- [Your assignment]: Word for word, retype the tail of the data below, starting with the line that has "在这一章节，我们将演示如何在 WasmEdge 中运行" and including the last line.

- [Exercise data]:
★ ★ ★ ★
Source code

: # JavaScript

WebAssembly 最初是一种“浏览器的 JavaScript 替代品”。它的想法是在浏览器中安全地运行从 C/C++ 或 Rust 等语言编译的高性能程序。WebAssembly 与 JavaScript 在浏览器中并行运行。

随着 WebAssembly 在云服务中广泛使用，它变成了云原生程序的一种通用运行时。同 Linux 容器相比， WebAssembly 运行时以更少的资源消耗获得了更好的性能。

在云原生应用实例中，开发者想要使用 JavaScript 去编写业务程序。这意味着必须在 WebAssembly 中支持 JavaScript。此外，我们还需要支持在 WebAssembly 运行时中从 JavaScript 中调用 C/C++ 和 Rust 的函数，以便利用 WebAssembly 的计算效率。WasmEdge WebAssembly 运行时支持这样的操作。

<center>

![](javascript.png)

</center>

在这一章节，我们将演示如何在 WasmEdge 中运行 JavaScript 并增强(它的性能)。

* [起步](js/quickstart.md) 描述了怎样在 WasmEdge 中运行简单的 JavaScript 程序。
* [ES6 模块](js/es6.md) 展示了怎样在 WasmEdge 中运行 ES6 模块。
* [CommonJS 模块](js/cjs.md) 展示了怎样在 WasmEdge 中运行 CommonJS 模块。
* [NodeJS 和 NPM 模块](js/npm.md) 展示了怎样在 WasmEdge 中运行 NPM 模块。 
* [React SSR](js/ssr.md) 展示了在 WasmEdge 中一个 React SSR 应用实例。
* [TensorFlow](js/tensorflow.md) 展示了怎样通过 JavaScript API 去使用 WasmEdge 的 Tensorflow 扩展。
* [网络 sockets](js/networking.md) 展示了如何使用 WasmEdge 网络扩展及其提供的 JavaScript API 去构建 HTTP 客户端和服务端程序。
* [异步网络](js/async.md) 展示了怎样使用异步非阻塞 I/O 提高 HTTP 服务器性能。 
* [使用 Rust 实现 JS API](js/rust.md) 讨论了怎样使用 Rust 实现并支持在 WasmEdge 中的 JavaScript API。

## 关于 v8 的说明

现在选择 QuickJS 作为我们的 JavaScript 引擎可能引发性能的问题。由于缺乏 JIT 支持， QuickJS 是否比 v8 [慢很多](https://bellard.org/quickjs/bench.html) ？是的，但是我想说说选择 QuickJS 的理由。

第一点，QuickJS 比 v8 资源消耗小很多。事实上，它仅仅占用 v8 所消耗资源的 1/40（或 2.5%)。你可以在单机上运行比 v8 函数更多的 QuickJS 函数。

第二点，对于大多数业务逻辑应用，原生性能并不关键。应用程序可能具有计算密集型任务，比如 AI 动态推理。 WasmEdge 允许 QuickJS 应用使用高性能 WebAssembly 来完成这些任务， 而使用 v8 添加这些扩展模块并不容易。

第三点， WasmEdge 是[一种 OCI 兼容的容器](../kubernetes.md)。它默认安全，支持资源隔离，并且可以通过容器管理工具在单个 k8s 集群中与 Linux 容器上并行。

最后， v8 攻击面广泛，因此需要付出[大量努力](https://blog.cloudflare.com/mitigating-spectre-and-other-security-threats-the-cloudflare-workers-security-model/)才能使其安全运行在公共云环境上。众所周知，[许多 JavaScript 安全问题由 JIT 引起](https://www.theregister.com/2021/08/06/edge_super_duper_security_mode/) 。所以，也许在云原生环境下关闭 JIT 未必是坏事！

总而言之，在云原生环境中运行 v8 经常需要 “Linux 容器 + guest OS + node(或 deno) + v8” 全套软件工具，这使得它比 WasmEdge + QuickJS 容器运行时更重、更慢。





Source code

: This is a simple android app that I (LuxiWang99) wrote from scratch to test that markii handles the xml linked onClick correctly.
★ ★ ★ ★
- [Task solution]:
在这一章节，我们将演示如何在 WasmEdge 中运行 JavaScript 并增强(它的性能)。

* [起步](js/quickstart.md) 描述了怎样在 WasmEdge 中运行简单的 JavaScript 程序。
* [ES6 模块](js/es6.md) 展示了怎样在 WasmEdge 中运行 ES6 模块。
* [CommonJS 模块](js/cjs.md) 展示了怎样在 WasmEdge 中运行 CommonJS 模块。
* [NodeJS 和 NPM 模块](js/npm.md) 展示了怎样在 WasmEdge 中运行 NPM 模块。 
* [React SSR](js/ssr.md) 展示了在 WasmEdge 中一个 React SSR 应用实例。
* [TensorFlow](js/tensorflow.md) 展示了怎样通过 JavaScript API 去使用 WasmEdge 的 Tensorflow 扩展。
* [网络 sockets](js/networking.md) 展示了如何使用 WasmEdge 网络扩展及其提供的 JavaScript API 去构建 HTTP 客户端和服务端程序。
* [异步网络](js/async.md) 展示了怎样使用异步非阻塞 I/O 提高 HTTP 服务器性能。 
* [使用 Rust 实现 JS API](js/rust.md) 讨论了怎样使用 Rust 实现并支持在 WasmEdge 中的 JavaScript API。

## 关于 v8 的说明

现在选择 QuickJS 作为我们的 JavaScript 引擎可能引发性能的问题。由于缺乏 JIT 支持， QuickJS 是否比 v8 [慢很多](https://bellard.org/quickjs/bench.html) ？是的，但是我想说说选择 QuickJS 的理由。

第一点，QuickJS 比 v8 资源消耗小很多。事实上，它仅仅占用 v8 所消耗资源的 1/40（或 2.5%)。你可以在单机上运行比 v8 函数更多的 QuickJS 函数。

第二点，对于大多数业务逻辑应用，原生性能并不关键。应用程序可能具有计算密集型任务，比如 AI 动态推理。 WasmEdge 允许 QuickJS 应用使用高性能 WebAssembly 来完成这些任务， 而使用 v8 添加这些扩展模块并不容易。

第三点， WasmEdge 是[一种 OCI 兼容的容器](../kubernetes.md)。它默认安全，支持资源隔离，并且可以通过容器管理工具在单个 k8s 集群中与 Linux 容器上并行。

最后， v8 攻击面广泛，因此需要付出[大量努力](https://blog.cloudflare.com/mitigating-spectre-and-other-security-threats-the-cloudflare-workers-security-model/)才能使其安全运行在公共云环境上。众所周知，[许多 JavaScript 安全问题由 JIT 引起](https://www.theregister.com/2021/08/06/edge_super_duper_security_mode/) 。所以，也许在云原生环境下关闭 JIT 未必是坏事！

总而言之，在云原生环境中运行 v8 经常需要 “Linux 容器 + guest OS + node(或 deno) + v8” 全套软件工具，这使得它比 WasmEdge + QuickJS 容器运行时更重、更慢。





Source code

: This is a simple android app that I (LuxiWang99) wrote from scratch to test that markii handles the xml linked onClick correctly.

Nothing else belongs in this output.